◆ Task to complete: Without the pictures, give the entries below again exactly as written.

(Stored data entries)
● ● ● ● ●
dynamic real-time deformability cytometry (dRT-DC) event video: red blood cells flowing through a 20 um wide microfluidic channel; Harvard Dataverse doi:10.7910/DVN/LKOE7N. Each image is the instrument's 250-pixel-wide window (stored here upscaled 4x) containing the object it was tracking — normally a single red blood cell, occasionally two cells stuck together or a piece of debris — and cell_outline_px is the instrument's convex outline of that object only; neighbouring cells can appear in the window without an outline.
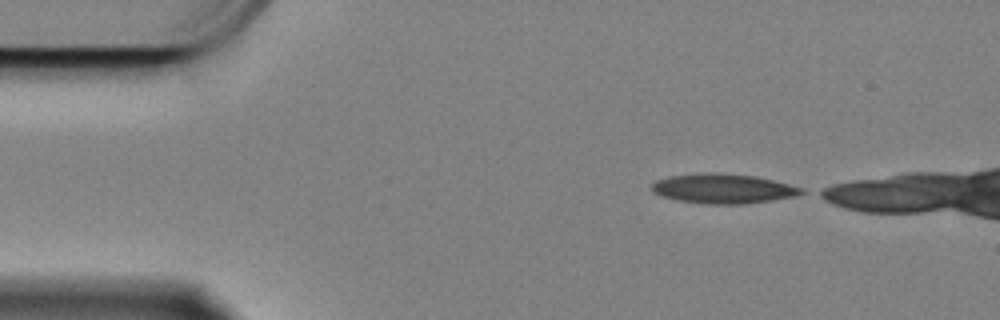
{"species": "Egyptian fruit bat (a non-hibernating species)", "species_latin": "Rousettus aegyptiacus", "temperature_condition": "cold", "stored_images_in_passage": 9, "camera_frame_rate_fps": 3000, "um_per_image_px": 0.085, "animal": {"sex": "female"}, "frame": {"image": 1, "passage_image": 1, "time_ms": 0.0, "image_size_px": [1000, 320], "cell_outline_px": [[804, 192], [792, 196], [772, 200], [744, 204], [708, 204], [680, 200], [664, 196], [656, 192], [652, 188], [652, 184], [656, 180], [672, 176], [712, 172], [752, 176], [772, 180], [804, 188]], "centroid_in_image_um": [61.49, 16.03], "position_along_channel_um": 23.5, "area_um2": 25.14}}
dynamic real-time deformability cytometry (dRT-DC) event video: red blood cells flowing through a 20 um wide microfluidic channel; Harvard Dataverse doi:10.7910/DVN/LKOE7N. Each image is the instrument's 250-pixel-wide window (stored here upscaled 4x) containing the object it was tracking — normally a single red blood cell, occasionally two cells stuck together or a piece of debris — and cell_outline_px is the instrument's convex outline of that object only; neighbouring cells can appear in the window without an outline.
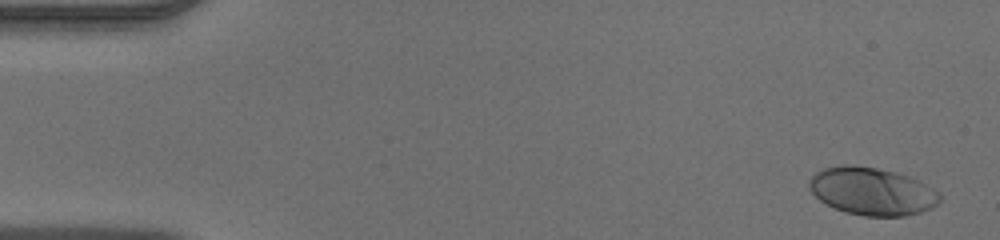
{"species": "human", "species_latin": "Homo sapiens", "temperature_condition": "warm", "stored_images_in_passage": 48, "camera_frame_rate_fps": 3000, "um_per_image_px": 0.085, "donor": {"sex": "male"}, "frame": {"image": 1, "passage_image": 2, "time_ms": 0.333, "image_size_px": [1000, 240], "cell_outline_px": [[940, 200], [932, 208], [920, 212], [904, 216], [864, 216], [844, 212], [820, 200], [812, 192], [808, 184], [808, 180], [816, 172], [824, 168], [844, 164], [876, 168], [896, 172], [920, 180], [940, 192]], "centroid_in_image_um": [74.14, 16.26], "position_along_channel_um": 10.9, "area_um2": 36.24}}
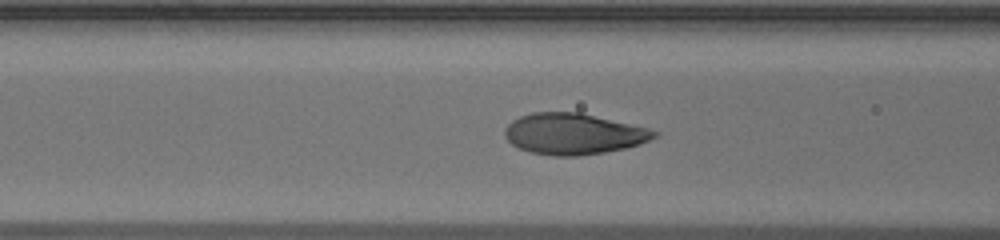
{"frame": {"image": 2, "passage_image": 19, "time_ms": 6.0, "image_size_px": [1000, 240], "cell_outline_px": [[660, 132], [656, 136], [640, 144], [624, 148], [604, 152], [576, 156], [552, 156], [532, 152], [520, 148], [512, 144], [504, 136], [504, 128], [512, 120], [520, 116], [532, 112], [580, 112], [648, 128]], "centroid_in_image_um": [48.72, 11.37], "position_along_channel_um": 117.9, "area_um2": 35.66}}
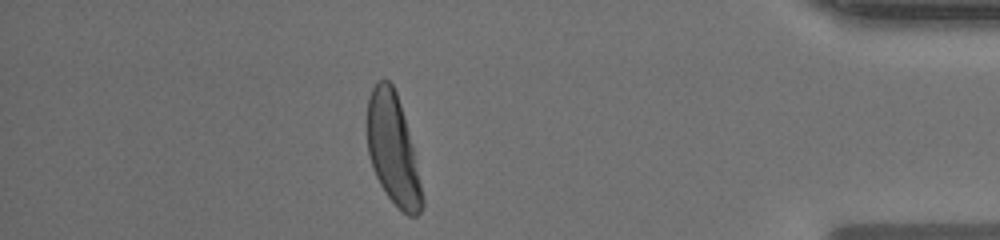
● ● ● ● ●
◆ Response for this exercise:
dynamic real-time deformability cytometry (dRT-DC) event video: red blood cells flowing through a 20 um wide microfluidic channel; Harvard Dataverse doi:10.7910/DVN/LKOE7N. Each image is the instrument's 250-pixel-wide window (stored here upscaled 4x) containing the object it was tracking — normally a single red blood cell, occasionally two cells stuck together or a piece of debris — and cell_outline_px is the instrument's convex outline of that object only; neighbouring cells can appear in the window without an outline.
{"species": "Egyptian fruit bat (a non-hibernating species)", "species_latin": "Rousettus aegyptiacus", "temperature_condition": "cold", "stored_images_in_passage": 9, "camera_frame_rate_fps": 3000, "um_per_image_px": 0.085, "animal": {"sex": "female"}, "frame": {"image": 1, "passage_image": 1, "time_ms": 0.0, "image_size_px": [1000, 320], "cell_outline_px": [[804, 192], [792, 196], [772, 200], [744, 204], [708, 204], [680, 200], [664, 196], [656, 192], [652, 188], [652, 184], [656, 180], [672, 176], [712, 172], [752, 176], [772, 180], [804, 188]], "centroid_in_image_um": [61.49, 16.03], "position_along_channel_um": 23.5, "area_um2": 25.14}}
dynamic real-time deformability cytometry (dRT-DC) event video: red blood cells flowing through a 20 um wide microfluidic channel; Harvard Dataverse doi:10.7910/DVN/LKOE7N. Each image is the instrument's 250-pixel-wide window (stored here upscaled 4x) containing the object it was tracking — normally a single red blood cell, occasionally two cells stuck together or a piece of debris — and cell_outline_px is the instrument's convex outline of that object only; neighbouring cells can appear in the window without an outline.
{"species": "human", "species_latin": "Homo sapiens", "temperature_condition": "warm", "stored_images_in_passage": 48, "camera_frame_rate_fps": 3000, "um_per_image_px": 0.085, "donor": {"sex": "male"}, "frame": {"image": 1, "passage_image": 2, "time_ms": 0.333, "image_size_px": [1000, 240], "cell_outline_px": [[940, 200], [932, 208], [920, 212], [904, 216], [864, 216], [844, 212], [820, 200], [812, 192], [808, 184], [808, 180], [816, 172], [824, 168], [844, 164], [876, 168], [896, 172], [920, 180], [940, 192]], "centroid_in_image_um": [74.14, 16.26], "position_along_channel_um": 10.9, "area_um2": 36.24}}
{"frame": {"image": 2, "passage_image": 19, "time_ms": 6.0, "image_size_px": [1000, 240], "cell_outline_px": [[660, 132], [656, 136], [640, 144], [624, 148], [604, 152], [576, 156], [552, 156], [532, 152], [520, 148], [512, 144], [504, 136], [504, 128], [512, 120], [520, 116], [532, 112], [580, 112], [648, 128]], "centroid_in_image_um": [48.72, 11.37], "position_along_channel_um": 117.9, "area_um2": 35.66}}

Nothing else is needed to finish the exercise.